Universalism

November 15, 2012

Universalism is a religious term that may have two meanings:

  1. Universal salvation: a belief that all people will be brought by God into Heaven.
  2. Universal inspiration: a belief that all religions are human reactions to divine inspiration – though this inspiration may be manifest in countless ways.

Early Quakers recognized both forms of universalism. Universal salvation was part of the of teachings of George Fox and other early Quakers. I think that there is a possibility that the English Universalists, about a century later, got their message of universal salvation from Quakers.

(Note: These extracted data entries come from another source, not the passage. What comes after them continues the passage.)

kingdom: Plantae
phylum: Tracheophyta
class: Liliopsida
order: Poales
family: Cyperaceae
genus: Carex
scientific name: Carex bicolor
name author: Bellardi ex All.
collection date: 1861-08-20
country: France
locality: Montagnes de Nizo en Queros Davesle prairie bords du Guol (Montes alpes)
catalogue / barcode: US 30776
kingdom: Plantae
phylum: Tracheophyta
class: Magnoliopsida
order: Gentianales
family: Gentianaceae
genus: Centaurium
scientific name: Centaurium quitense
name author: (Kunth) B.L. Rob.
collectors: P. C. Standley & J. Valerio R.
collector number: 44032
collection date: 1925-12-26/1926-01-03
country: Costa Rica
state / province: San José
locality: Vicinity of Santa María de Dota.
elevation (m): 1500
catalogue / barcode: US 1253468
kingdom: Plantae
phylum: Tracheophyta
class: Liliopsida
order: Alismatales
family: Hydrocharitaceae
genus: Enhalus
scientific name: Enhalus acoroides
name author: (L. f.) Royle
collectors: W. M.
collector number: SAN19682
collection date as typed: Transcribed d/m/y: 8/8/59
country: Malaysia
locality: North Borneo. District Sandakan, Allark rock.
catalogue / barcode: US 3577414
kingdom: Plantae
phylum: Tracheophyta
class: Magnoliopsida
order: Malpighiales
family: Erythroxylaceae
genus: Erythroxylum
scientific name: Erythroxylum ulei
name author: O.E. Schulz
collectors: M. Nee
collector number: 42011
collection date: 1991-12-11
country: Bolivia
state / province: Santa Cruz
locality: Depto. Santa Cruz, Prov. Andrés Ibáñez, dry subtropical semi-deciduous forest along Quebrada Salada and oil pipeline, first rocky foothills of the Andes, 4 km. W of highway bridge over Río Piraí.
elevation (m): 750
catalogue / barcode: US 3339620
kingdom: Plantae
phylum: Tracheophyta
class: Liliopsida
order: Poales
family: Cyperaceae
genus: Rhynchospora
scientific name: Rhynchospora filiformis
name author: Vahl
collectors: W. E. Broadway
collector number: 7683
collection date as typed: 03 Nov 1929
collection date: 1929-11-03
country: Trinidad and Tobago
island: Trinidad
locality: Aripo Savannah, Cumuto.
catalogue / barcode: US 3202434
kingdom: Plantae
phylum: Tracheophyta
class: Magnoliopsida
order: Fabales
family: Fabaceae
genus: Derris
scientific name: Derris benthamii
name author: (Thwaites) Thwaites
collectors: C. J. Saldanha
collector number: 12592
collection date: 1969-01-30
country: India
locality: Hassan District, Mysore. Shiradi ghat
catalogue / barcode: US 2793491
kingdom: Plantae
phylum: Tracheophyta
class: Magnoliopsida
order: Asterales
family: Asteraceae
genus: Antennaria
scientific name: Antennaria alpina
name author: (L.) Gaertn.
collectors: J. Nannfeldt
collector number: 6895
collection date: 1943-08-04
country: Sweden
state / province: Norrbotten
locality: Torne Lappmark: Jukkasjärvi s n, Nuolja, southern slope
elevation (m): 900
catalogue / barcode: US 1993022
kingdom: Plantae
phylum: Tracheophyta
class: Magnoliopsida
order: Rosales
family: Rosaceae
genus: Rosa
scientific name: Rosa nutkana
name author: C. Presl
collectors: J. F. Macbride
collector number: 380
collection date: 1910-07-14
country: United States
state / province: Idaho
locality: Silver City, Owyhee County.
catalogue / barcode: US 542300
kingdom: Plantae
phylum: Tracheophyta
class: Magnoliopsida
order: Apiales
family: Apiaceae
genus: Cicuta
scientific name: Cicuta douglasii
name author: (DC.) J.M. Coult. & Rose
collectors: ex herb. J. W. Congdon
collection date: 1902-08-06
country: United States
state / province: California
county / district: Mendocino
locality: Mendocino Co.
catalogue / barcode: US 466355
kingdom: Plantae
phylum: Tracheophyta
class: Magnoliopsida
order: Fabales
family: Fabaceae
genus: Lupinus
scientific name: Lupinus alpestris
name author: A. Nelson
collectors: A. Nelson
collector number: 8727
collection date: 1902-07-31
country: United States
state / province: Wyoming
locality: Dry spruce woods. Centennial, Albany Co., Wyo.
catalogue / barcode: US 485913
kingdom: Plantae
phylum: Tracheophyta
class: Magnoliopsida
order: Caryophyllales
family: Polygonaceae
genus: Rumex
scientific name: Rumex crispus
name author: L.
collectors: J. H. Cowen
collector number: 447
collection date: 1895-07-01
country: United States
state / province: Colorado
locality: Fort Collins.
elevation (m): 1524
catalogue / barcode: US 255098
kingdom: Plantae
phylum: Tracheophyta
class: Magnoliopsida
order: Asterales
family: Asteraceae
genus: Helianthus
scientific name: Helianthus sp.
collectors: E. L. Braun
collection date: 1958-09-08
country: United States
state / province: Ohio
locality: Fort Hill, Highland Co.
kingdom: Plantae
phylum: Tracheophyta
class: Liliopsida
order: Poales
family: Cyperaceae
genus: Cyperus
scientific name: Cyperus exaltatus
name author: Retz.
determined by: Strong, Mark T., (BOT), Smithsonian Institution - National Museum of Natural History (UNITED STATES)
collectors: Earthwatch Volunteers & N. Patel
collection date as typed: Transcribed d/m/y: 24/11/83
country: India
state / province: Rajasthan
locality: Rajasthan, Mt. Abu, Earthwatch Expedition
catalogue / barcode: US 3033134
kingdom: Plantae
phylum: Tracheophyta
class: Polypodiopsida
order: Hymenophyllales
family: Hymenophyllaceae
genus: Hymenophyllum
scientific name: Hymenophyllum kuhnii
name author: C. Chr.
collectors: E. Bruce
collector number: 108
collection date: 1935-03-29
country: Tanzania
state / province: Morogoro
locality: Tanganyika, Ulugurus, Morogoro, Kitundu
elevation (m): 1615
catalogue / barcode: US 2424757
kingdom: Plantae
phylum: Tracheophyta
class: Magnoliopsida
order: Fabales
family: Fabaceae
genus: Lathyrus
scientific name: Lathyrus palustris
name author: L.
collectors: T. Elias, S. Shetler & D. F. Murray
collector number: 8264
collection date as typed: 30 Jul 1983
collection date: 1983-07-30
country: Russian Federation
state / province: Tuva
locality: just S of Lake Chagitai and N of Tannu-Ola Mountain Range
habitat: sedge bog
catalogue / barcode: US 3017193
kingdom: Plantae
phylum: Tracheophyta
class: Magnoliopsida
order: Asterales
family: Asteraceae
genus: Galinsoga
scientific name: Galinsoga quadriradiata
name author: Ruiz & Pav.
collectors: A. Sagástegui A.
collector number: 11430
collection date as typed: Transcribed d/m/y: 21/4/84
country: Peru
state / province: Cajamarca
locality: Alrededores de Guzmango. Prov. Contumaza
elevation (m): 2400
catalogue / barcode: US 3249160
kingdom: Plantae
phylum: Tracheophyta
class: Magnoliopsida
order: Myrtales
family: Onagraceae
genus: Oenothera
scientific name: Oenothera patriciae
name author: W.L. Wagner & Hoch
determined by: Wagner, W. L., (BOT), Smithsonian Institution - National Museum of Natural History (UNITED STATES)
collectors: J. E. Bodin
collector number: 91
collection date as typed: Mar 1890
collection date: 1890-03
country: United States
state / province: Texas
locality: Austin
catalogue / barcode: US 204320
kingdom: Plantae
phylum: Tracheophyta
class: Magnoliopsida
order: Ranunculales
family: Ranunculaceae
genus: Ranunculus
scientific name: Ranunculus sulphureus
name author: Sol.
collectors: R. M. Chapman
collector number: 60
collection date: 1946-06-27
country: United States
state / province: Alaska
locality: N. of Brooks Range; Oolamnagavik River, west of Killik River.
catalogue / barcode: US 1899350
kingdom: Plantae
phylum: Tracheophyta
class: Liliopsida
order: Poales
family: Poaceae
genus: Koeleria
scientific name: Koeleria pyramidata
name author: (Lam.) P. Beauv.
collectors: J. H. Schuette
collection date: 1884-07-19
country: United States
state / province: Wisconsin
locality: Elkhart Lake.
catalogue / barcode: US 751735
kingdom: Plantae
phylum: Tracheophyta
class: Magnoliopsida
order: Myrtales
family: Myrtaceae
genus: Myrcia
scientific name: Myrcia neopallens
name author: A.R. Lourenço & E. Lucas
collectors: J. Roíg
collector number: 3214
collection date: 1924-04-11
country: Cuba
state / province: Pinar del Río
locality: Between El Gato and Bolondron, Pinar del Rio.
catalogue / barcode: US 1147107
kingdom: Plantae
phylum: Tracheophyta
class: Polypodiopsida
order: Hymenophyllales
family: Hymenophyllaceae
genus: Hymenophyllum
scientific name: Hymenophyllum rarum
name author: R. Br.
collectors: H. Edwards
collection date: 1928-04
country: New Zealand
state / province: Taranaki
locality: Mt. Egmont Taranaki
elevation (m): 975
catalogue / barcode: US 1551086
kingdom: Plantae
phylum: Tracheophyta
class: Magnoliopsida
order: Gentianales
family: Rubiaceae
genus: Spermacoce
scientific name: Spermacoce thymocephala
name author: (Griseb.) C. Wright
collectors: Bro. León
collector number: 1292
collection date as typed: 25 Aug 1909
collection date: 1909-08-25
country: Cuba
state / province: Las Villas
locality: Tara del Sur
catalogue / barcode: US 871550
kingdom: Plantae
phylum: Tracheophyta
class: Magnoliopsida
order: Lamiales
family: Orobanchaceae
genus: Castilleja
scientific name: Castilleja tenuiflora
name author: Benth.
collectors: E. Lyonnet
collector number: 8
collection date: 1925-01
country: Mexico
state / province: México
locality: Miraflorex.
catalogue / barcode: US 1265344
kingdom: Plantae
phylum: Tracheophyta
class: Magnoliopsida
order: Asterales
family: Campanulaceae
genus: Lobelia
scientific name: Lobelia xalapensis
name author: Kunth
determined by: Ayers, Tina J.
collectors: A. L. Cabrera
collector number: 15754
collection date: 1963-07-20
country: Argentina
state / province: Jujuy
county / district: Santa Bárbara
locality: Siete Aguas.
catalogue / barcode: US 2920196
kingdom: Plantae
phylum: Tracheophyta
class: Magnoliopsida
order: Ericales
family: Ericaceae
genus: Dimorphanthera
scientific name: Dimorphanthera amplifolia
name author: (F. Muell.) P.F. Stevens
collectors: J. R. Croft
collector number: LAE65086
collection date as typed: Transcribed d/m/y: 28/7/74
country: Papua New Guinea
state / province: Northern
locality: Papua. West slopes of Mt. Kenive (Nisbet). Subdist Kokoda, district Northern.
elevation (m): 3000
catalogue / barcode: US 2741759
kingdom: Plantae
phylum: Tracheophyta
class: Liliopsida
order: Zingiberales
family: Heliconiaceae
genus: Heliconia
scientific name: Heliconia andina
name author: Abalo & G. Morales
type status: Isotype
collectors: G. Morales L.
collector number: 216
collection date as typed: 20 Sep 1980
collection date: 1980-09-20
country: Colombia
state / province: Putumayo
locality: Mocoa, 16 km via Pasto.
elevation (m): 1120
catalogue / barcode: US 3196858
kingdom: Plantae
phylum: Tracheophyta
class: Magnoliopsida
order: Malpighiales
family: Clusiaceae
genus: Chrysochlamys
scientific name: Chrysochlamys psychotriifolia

The second definition of universalism was also part of early Quaker thought. In 1746 the American Quaker John Woolman wrote:

There is a principle which is pure placed in the human mind, which in different places and ages hath had different names; it is, however, pure, and proceeds from God. It is deep and inward, confined to no forms of religion, nor excluded from any, when the heart stands in perfect sincerity. In whomsoever this takes root and grows, they become brethren.

Universal salvation is found today in A Course in Miracles, and universal inspiration is a part of the thinking of many religious communities. On the eve of All Saints Day at Easton Mountain, we had a ceremony that started with smudging and calling the four directions and the presence of ancestors and concluded with a eucharist led by Bishop Michael Kelly.

Both forms of universalism are derived not from an intellectually understood theology, but from the experience of the living God within. A Course in Miracles says, “A universal theology is impossible, but a universal experience is not only possible but necessary.